For kids and teenagers, working a summer job is a common way to pay for college, help support your family, or just make some extra cash. But what if you’re not old enough to get a real job? Here in Petersburg, one young entrepreneur has developed a unique side gig. KFSK’s Ari Snider reports.
It’s a quiet Sunday afternoon in downtown Petersburg. A few tourists amble slowly up the sidewalk. Cannery workers come out for a break. Nearly all the shops are closed. But eleven-year-old Thomas Terwilliger is hard at work. Doing back flips.

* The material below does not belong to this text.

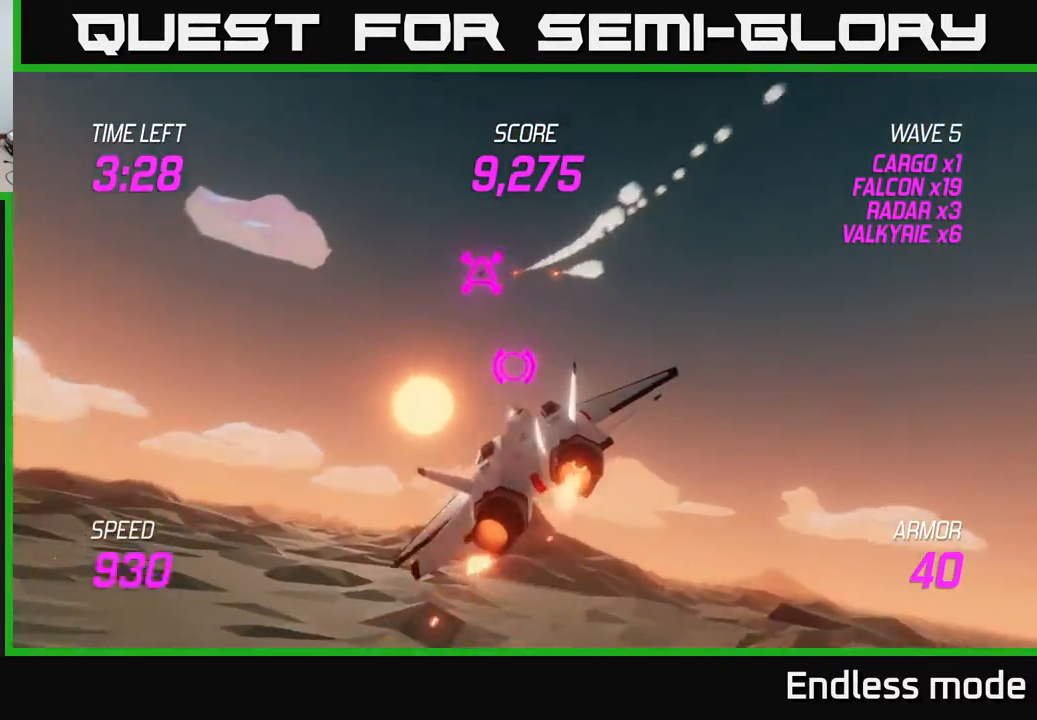
{"buttons": [], "left_stick": "up-left", "events": [[17, "L2", "up"], [33, "left_stick", "up-left"], [117, "L2", "down"], [250, "L2", "up"], [317, "L2", "down"], [367, "left_stick", "up"], [450, "L2", "up"], [467, "left_stick", "up-left"]]}
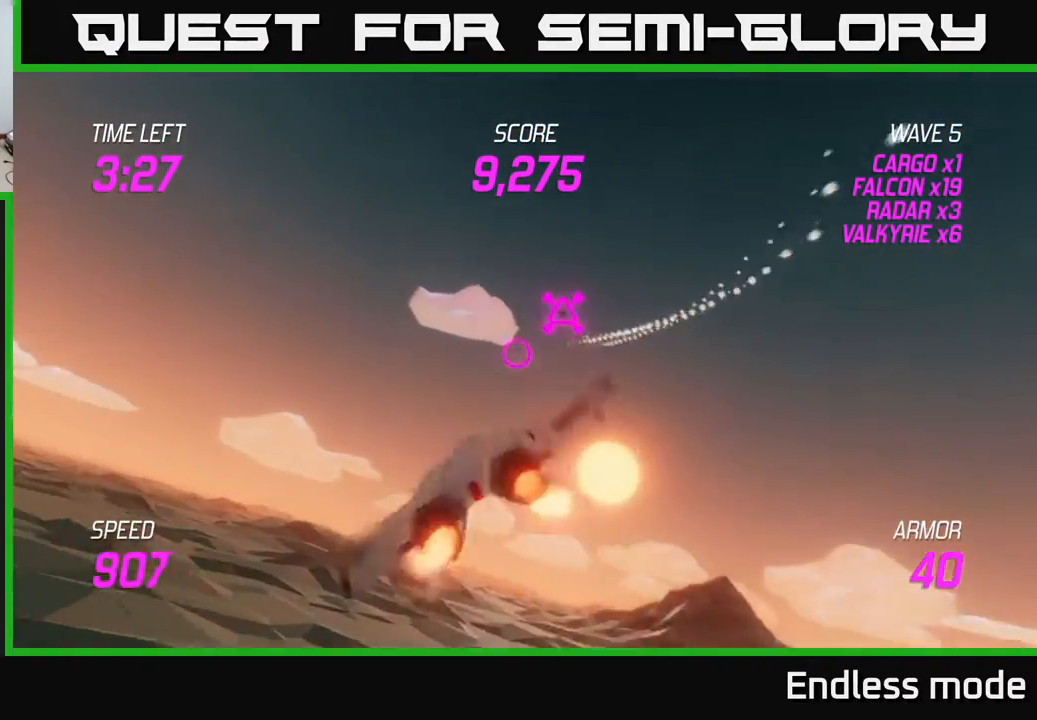
{"buttons": [], "left_stick": "down", "events": [[33, "left_stick", "left"], [50, "R2", "down"], [100, "R2", "up"], [133, "left_stick", "center"], [200, "R2", "down"], [217, "left_stick", "up"], [283, "R2", "up"], [367, "R2", "down"], [450, "left_stick", "down"], [483, "R2", "up"]]}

“Yeah I’ve been doing a back flip for about two years, I’ve been showing people around town,” Terwilliger said. “I’ve been going around getting money from doing it.”

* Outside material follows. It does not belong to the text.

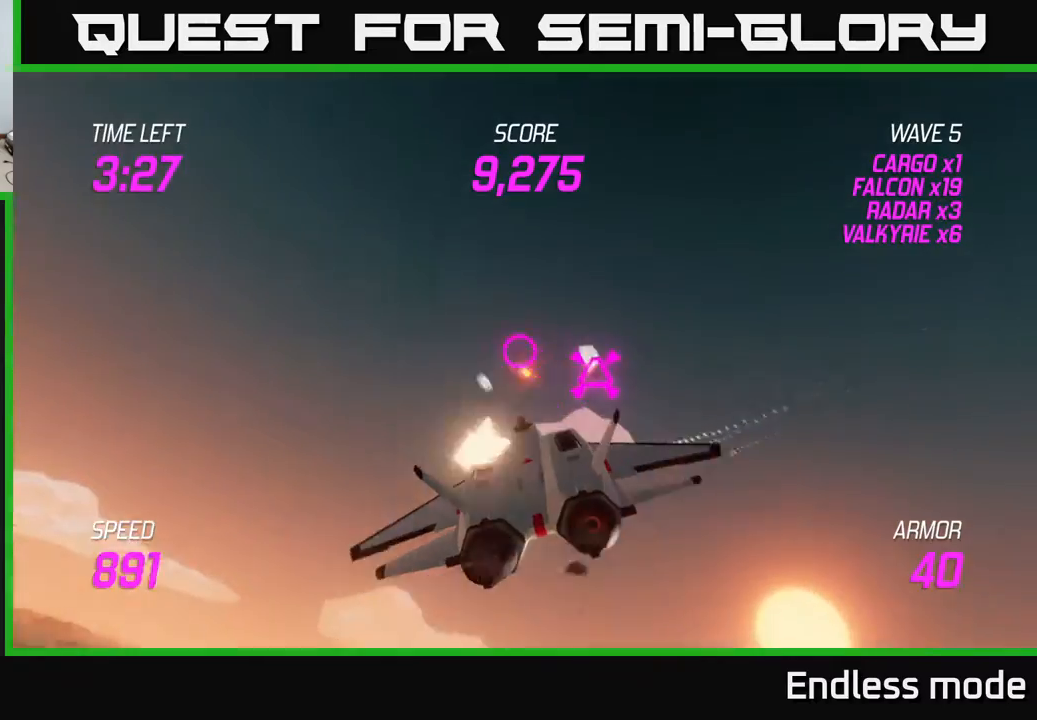
{"buttons": [], "left_stick": "right", "events": [[17, "L2", "down"], [33, "left_stick", "right"], [100, "L2", "up"], [233, "L2", "down"], [383, "L2", "up"]]}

The business model is pretty simple. Find something to jump off, like a railing or a dumpster, then hang out and ask anyone who walks past if they’d like to see a flip for a dollar.
Terwilliger has set up shop in the parking lot on the corner of Fram Street and Nordic Drive when Richard and Marsha Peterson-Jones walk past. He gives them the pitch and they say sure, what the heck. So Terwilliger hops up onto a two-foot high guardrail.
He finds his balance, braces himself against the wall, then flings himself backward, inverting in midair and coming down to land on his feet.
“Oh wow cool!” the Peterson-Jones exclaimed together.
“Well when he just approached me I was wondering, well ok what scam is this? But then that sounded plausible,” Richard said. “Then I thought he was gonna do it on his bike and I said no I’m not gonna pay for that cause he’ll get killed. But that was cool.”
Terwilliger says he’s done about 3000 back flips today.
That figure is likely somewhat exaggerated, because even if he’d been working for eight hours, that would average out to one back flip every ten seconds, with no breaks. Even so, Terwilliger has probably done more flips today than most people do in a lifetime. He says he usually rolls with a few other friends, but this afternoon he’s working alone. The goal: get enough money to buy a miniature dirt bike.
“I’m thinking one in the middle, somewhere around $500, $300,” he said.
He says he’s made about $17 today, but has more saved up.
But it’s not just about the money. Sometimes, if people don’t want to pay, Terwilliger will offer to do one for free. And if things get quiet, he’ll hop up on the railing and throw a flip just to keep himself entertained. It’s hard to make it in this business if you’re not fully committed to the craft.
“On a trampoline I can technically do a double, I do a back flip and then land on my back,” he said. “It’s really hard though, you really gotta think about not breaking your neck.”
Hanging out with Terwilliger, you start to see Petersburg in a new light. Suddenly, it’s not just a town, but a real-life, do-it-yourself amusement park. Railings, walls, dumpsters, even the occasional parked car — they each present a unique challenge with a thrilling reward. In this case, of course, the reward is throwing a back flip off it without breaking your neck.
Later on, Cedric Pehl stops by to chat with Terwilliger. Pehl is working at the PFI cannery this summer. And, as it happens, he can also do back flips, straight from the ground, without having to jump off anything. So he flips, right there in the parking lot. Terwilliger can hardly believe it.
“Dang! How does he land it?!” he exclaimed.
Terwilliger hops on his bike and starts riding off to find a grassy spot to practice this new move. He nearly forgets his roll of cash in the parking lot.